Autre enseignement, près de quatre Français sur dix connaissant les SCPI marquent un intérêt particulier déclarant en « posséder ou souhaiter en posséder ». La part des personnes « souhaitant posséder » des SCPI (25%) démontre par ailleurs un fort potentiel de développement auprès du grand public, surtout chez les jeunes (41% des 18-24 ans et 35% des 25-34 ans).

Des modalités d'investissement bien maîtrisées. Interrogés sur les modalités pour investir en SCPI, le niveau de connaissance des épargnants est globalement supérieur à la moyenne. Assez logiquement, le taux de bonnes réponses est plus élevé chez les seniors, profil connaissant le mieux le dispositif. Ainsi, 72% des Français ont intégré qu'il est possible d'investir en SCPI à partir de 1.000€ et 57% qu'il est possible de le faire à crédit comme pour n'importe quel achat immobilier. Par ailleurs, digitalisation oblige, 61% des répondants savent qu'il est possible d'investir de manière dématérialisée sur internet.
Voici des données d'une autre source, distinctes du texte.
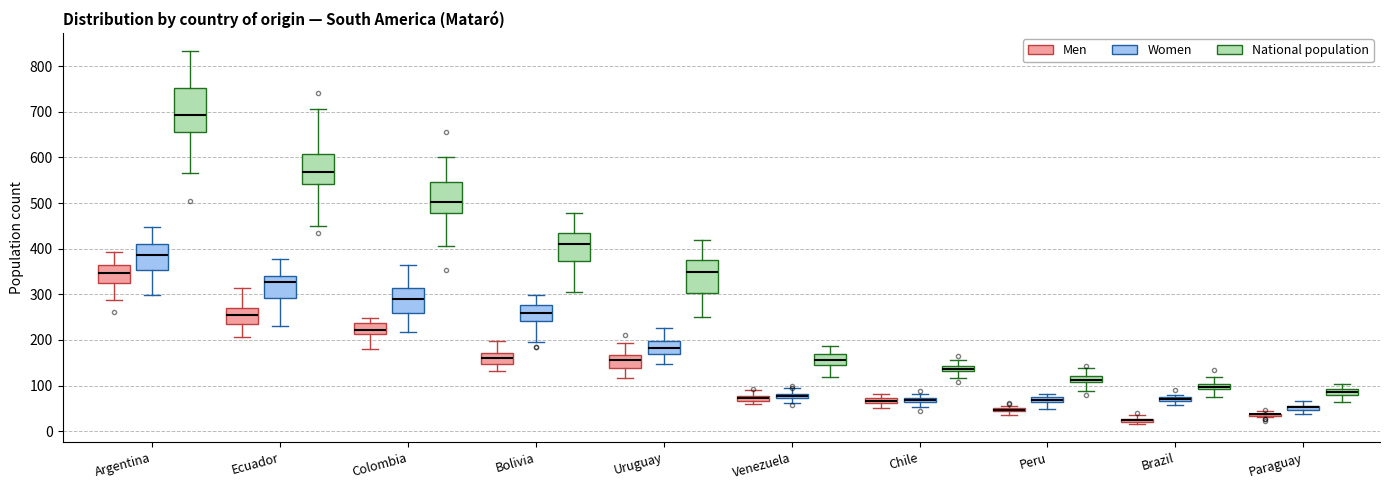

Where does the lower whisker of the box for Uruguay (National population) end on the y-axis? The values are not printed on the chart, so give them approximately, as read against the axis.

250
Un vrai intérêt. Après s'être vu expliquer les SCPI et leur fonctionnement, 36% des épargnants se déclarent prêts à investir une partie de leur épargne dans des SCPI. Parmi eux, une partie significative voit les choses en grand : 19% des épargnants prêts à investir en SCPI se disent enclins à y consacrer 10% à 50% de leur épargne et 52% plus de 50% de leurs économies.

Profil connaissant le moins les SCPI, les moins de 35 ans témoignent du plus grand intérêt dès lors qu'ils ont pris connaissance de ce dispositif d'investissement. Ainsi, parmi les Français prêts à investir en SCPI, 69% des 18-24 ans et 73% des 25-34 ans se disent prêts à investir plus de 50% de leur épargne.

Source : Atland Voisin

Des chiffres qui témoignent d'un fort potentiel de croissance pour ce produit dans les années à venir, mais qui démontrent aussi la nécessité de poursuivre la pédagogie auprès des particuliers pour le rendre encore plus accessible et plus intelligible par chacun.

« Il est très intéressant de voir que le niveau de connaissance des épargnants progresse sur ce placement, mais également leurs velléités à investir. S'ils confirment l'appétit des Français pour les SCPI, les résultats sur la proportion de leur épargne qu'ils sont prêts à investir nous poussent toutefois à encourager les investisseurs à bien s'informer », explique Jean-Christophe Antoine, président d'Atland Voisin. Le dirigeant souligne ainsi l'importance pour les professionnels du patrimoine de continuer leurs efforts de pédagogie auprès du grand public. Rappellons que les SCPI restent des produits de diversification de long terme et qu'il serait très risqué pour un investisseur particulier d'y consacrer une part majoritaire de son épargne.